Our conversation arrives, inevitably, at Uri Geller. I ask about the lawsuit to which Guy Lyon Playfair referred. It came about, in part, because Randi was quoted in a Japanese magazine as having said that a scientist named Wilbur Franklin, who believed in Geller’s psychic powers, shot himself when he realised that they weren’t real. In fact, Franklin died of natural causes. But Randi denies ever saying this.
‘No,’ he says. ‘The Japanese reporter spoke no English. He had a translator with him, an American, and that’s not a very satisfactory way to do an interview.’
‘So it was a translation mistake?’
‘It was, essentially, a translation mistake.’
But there is a problem with this account. I have found a second interview from the sam
e period, published in the Toronto Star in 1986, which quotes Randi as saying, ‘One scientist, a metallurgist, wrote a paper backing Geller’s claims that he could bend metal. The scientist shot himself after I showed him how the key bending trick was done.’
‘Oh, no. No no no,’ he says. ‘A Canadian journalist said that I said this. There’s a big difference.’
‘So you didn’t say it?’
‘No,’ he says, tetchily. He claims that what he actually said of Franklin’s paper was ‘that is what we call shooting yourself in the foot.’
He has offered this explanation in the past – but that time, it was for the Japanese quote.
‘So it was just a coincidence that the same error happened in Toronto and Japan?’ I say.
‘Yes,’ he replies.
It was another interview, years later, that triggered the Sheldrake-related ‘story that doesn’t go anywhere’ that Randi has written of in his blog. In fact, the story does go somewhere, and it is a not a good place for the patron saint of the Skeptics.

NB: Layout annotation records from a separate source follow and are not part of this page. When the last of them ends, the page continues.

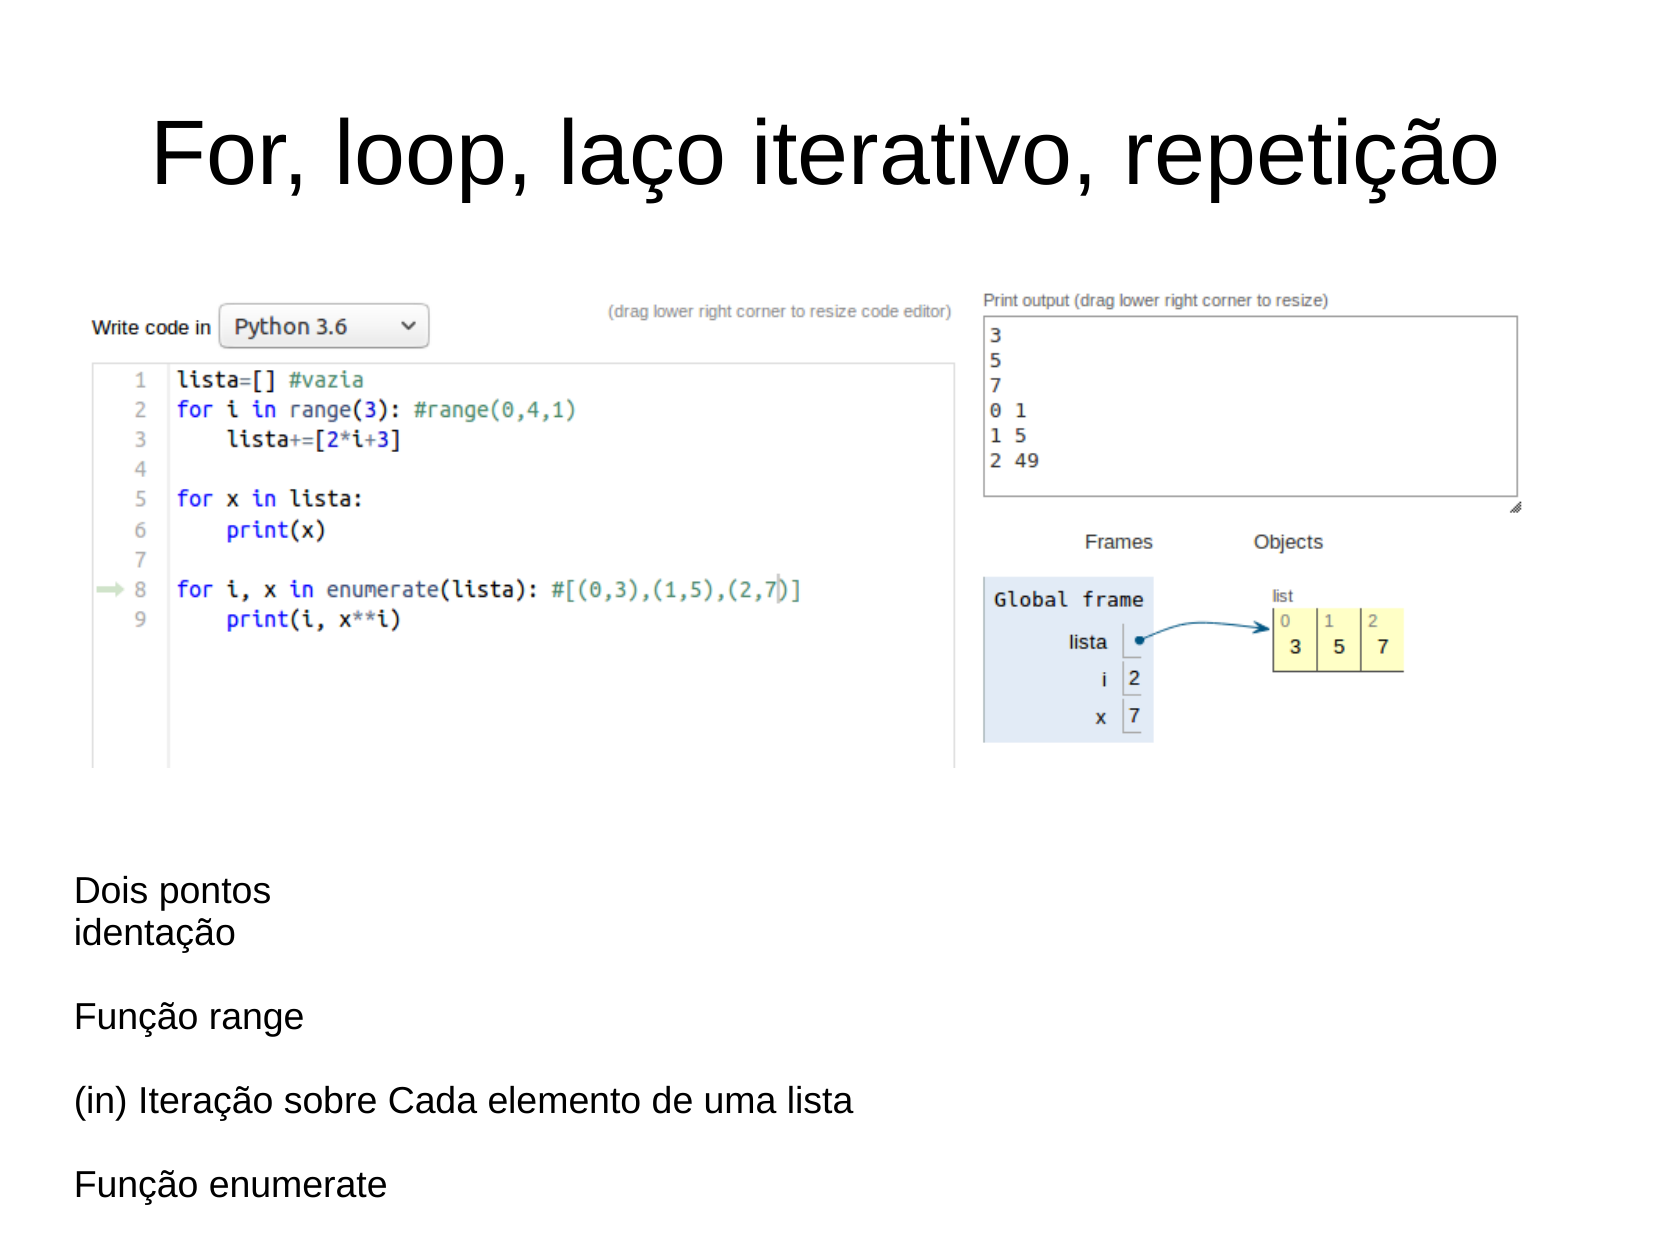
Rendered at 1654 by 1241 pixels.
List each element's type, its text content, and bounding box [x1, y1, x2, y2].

picture [75, 283, 1548, 768]
title For, loop, laço iterativo, repetição [82, 49, 1571, 257]
text_box Dois pontos identação Função range (in) Iteração sobre Cada elemento de uma lista Função enumerate [59, 862, 1560, 1241]
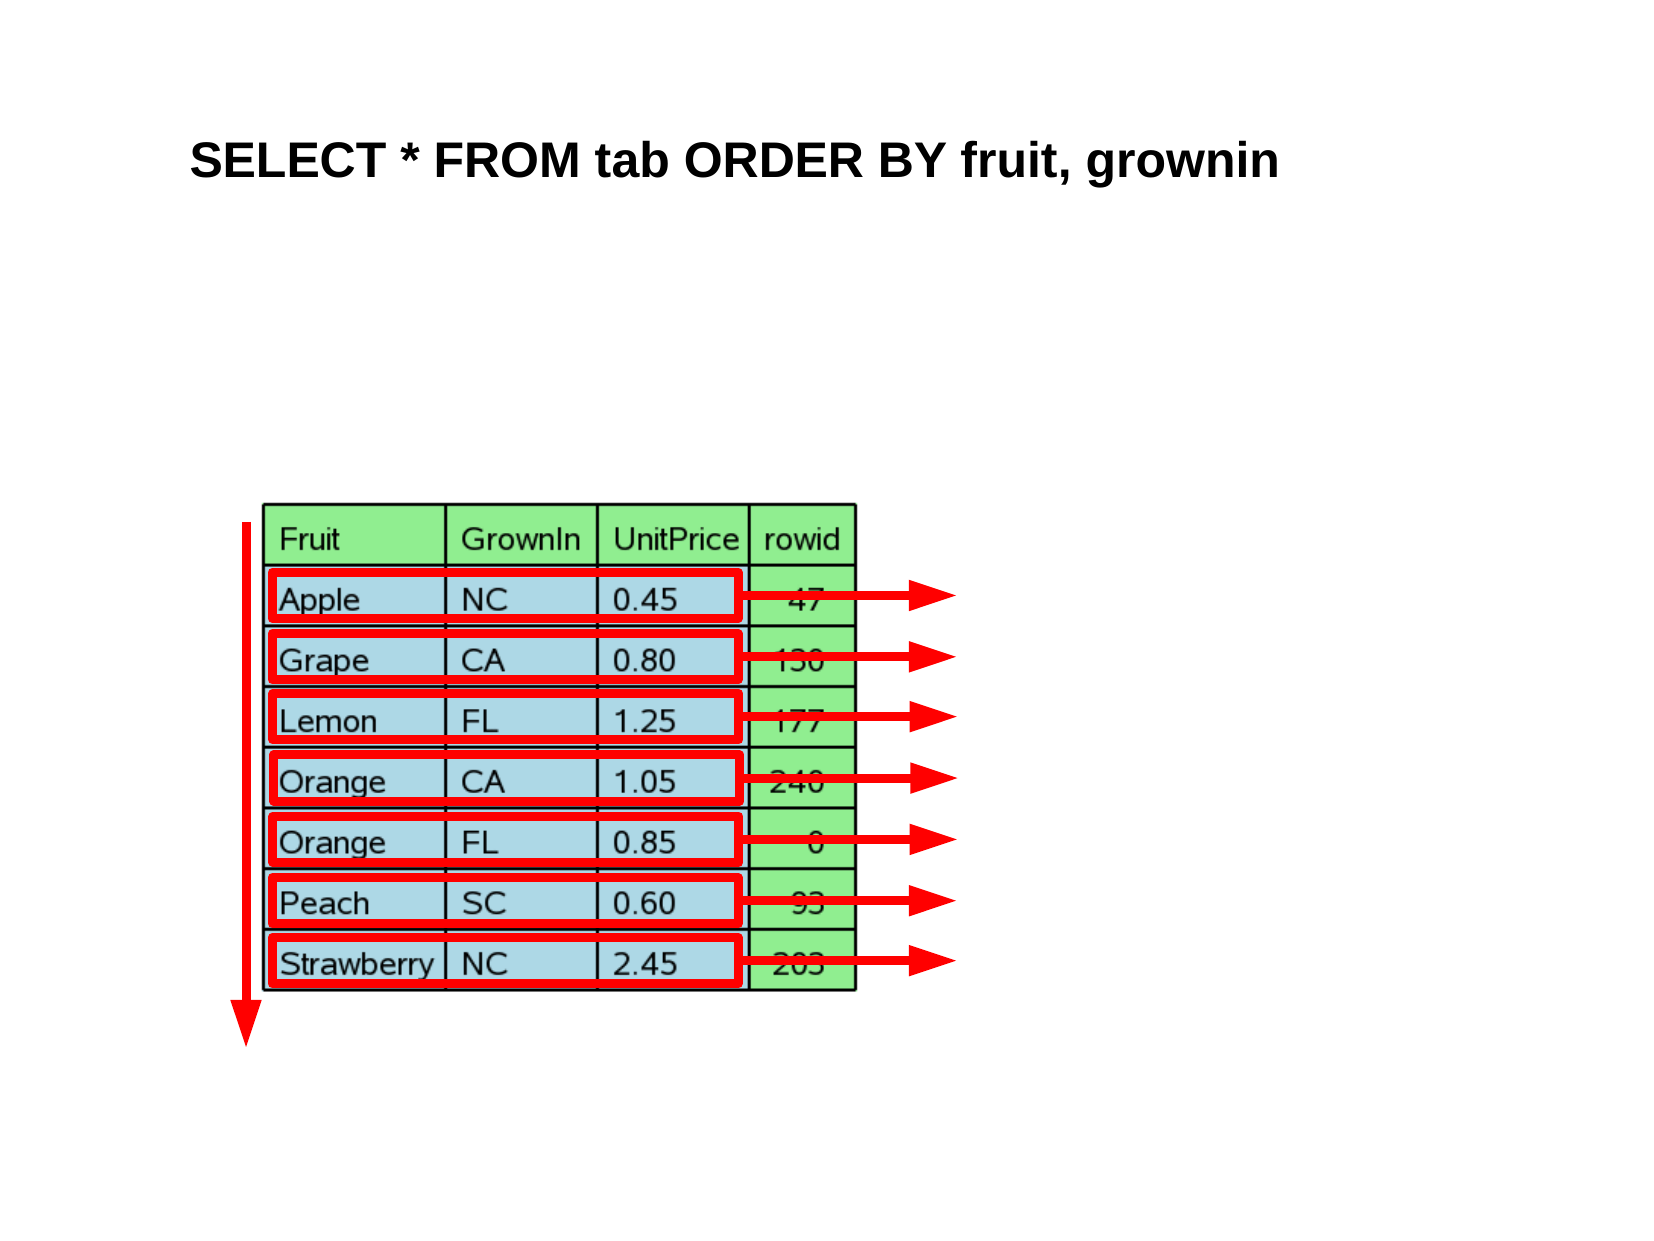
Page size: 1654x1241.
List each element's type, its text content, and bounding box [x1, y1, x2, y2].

picture [277, 942, 734, 979]
picture [278, 759, 735, 797]
picture [247, 488, 871, 1008]
text_box SELECT * FROM tab ORDER BY fruit, grownin [174, 124, 1296, 197]
picture [277, 882, 734, 919]
picture [277, 577, 734, 614]
picture [277, 698, 734, 735]
picture [277, 821, 734, 858]
picture [277, 638, 734, 675]
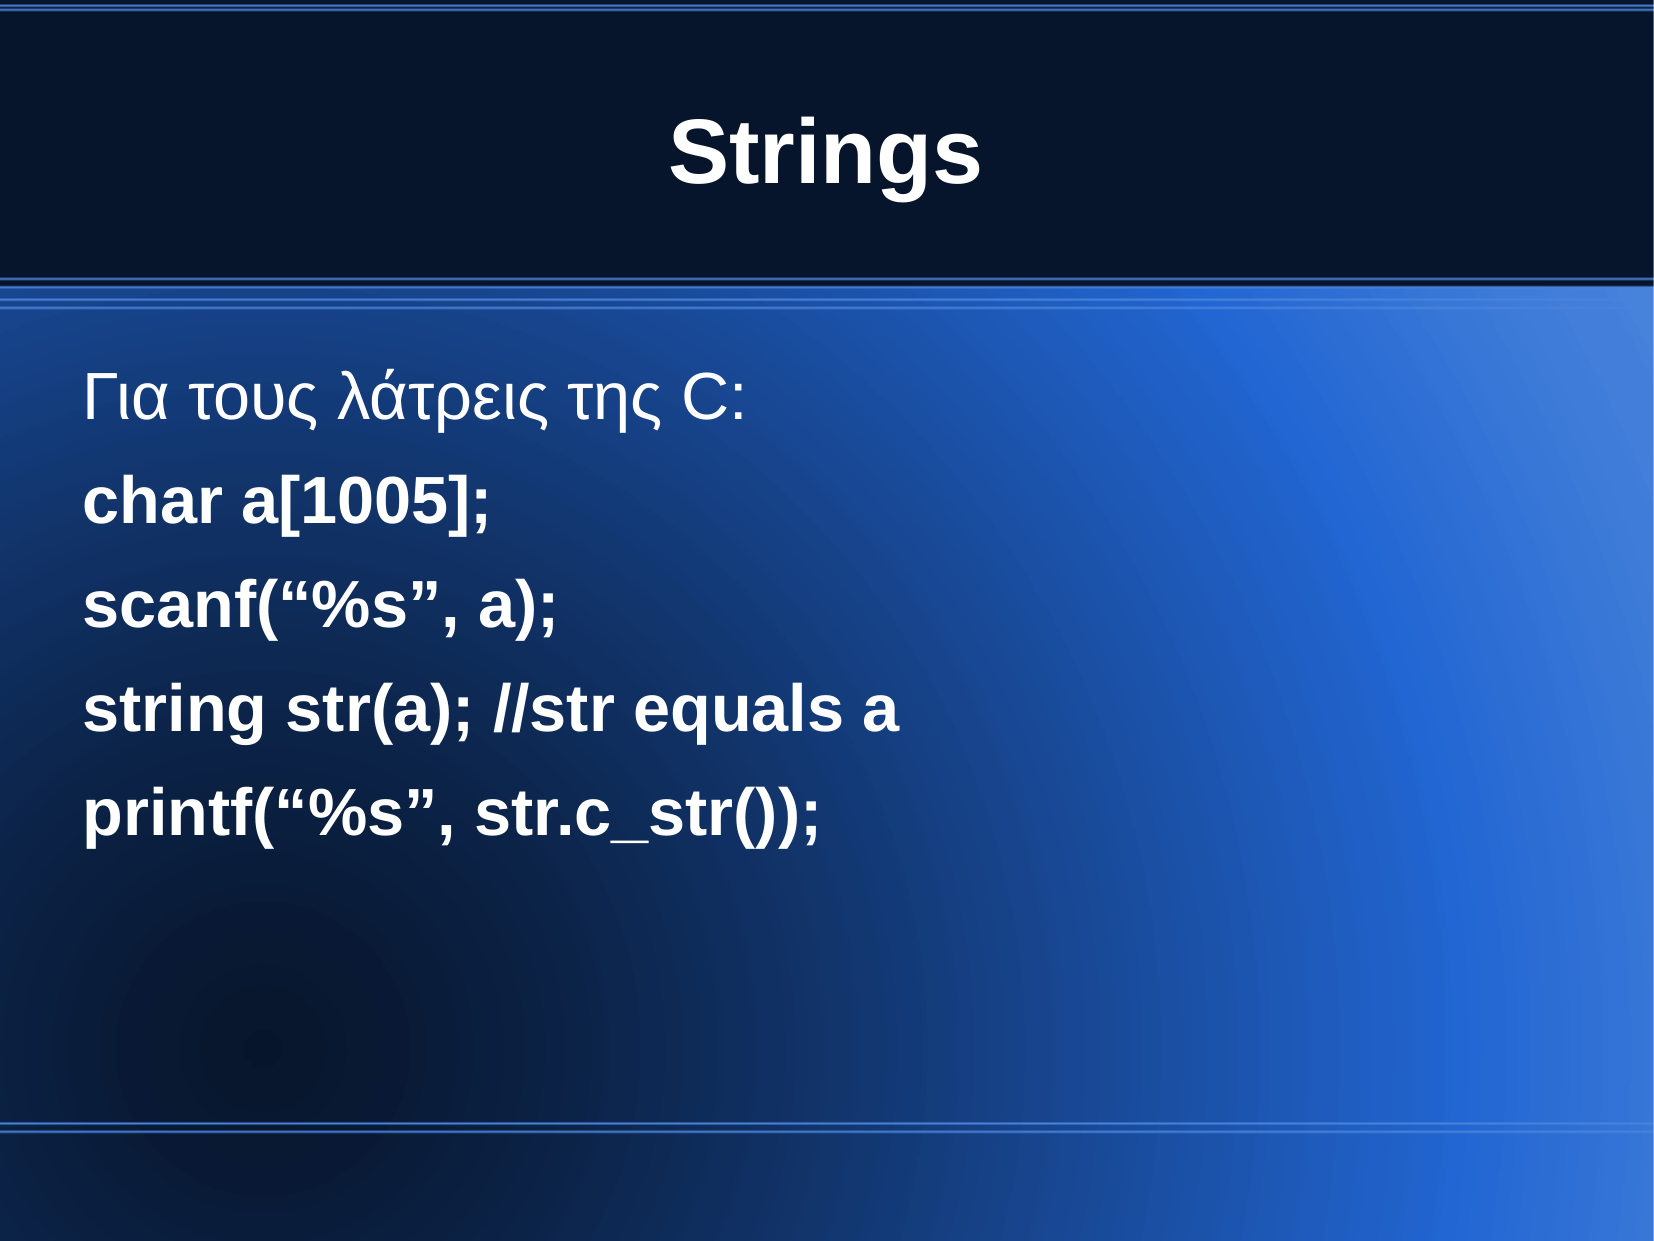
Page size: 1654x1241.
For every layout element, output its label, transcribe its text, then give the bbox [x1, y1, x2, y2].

picture [0, 0, 1654, 1241]
list Για τους λάτρεις της C: char a[1005]; scanf(“%s”, a); string str(a); //str equals a printf(“%s”, str.c_str()); [82, 355, 1570, 1173]
title Strings [82, 49, 1570, 256]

It began when Sheldrake read an interview in Dog World magazine which mentioned his psychic dog tests and which quoted Randi: ‘We at JREF have tested these claims. They fail.’ When Sheldrake wrote to Randi, asking for details of these tests, he was twice ignored. It was only after he took his appeal to others at the JREF that Randi sent an email explaining that, regretfully, he couldn’t supply the data, because it got washed away in a flood and that the dogs in question are now in Mexico and their owner was ‘tragically killed last year in a dreadful accident.’ Randi ended his note with a graceful touch. ‘I overstated my case for doubting the reality of dog ESP based on the small amount of data I obtained. It was rash and improper of me to do so. I apologise sincerely.’
But he subsequently went online and attacked Sheldrake. Of his own failure to provide the data, he wrote, ‘A search of our site would have supplied [Sheldrake] with all the details he could possibly wish. Alternately, I could have supplied them, if only he had issued a request. That’s what we do at the JREF.’
When I ask Randi about his dog tests, he is dismissive, ‘That was a long time ago. What specific experiments are you referring to?’